RECORDS TO USE START

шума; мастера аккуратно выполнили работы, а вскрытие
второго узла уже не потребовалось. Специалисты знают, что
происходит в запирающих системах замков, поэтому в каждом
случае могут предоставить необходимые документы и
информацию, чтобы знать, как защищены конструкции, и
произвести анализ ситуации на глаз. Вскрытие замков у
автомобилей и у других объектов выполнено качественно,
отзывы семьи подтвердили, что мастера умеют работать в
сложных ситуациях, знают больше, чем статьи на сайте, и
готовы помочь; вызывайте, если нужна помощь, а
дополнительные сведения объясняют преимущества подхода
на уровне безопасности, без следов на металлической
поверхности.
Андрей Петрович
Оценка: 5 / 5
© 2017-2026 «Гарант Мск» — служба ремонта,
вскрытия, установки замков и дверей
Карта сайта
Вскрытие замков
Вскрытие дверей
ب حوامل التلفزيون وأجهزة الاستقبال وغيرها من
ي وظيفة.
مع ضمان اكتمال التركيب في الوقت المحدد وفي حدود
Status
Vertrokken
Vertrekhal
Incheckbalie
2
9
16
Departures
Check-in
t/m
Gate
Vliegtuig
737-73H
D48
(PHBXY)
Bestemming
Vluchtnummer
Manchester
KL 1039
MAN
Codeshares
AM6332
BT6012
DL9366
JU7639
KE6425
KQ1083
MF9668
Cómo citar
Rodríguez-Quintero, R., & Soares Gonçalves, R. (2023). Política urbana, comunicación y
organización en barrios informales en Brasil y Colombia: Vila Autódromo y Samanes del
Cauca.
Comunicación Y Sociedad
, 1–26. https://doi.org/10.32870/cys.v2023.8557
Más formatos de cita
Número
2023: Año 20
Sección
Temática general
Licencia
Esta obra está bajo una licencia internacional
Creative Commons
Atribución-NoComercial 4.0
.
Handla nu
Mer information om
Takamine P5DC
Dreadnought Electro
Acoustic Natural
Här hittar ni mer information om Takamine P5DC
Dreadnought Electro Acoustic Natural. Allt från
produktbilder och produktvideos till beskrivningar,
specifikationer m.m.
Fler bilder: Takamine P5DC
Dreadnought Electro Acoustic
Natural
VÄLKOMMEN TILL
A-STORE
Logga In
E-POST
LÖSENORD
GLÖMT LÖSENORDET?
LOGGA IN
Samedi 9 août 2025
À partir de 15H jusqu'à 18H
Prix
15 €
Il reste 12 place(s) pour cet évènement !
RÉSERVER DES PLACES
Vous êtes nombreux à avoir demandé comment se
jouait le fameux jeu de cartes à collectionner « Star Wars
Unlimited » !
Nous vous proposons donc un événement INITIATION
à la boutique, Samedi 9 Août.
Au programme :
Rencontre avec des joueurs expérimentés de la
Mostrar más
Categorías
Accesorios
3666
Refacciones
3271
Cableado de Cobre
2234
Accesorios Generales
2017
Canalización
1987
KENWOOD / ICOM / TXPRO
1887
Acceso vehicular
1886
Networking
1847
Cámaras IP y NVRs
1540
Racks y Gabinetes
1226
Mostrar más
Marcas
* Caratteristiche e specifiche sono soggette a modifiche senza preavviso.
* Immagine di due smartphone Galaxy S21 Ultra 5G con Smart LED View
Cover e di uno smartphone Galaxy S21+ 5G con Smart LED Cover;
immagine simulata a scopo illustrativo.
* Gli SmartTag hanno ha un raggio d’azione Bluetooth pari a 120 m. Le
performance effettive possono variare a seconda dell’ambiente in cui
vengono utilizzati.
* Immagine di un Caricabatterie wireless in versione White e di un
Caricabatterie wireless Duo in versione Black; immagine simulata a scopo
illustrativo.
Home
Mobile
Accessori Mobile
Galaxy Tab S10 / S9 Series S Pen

RECORDS TO USE END

§ **WORK ORDER**
Wherever "дверей" occurs in the entries above, copy the line it sits on.

§ **PROBLEM SOLUTION**
вскрытия, установки замков и дверей
Вскрытие дверей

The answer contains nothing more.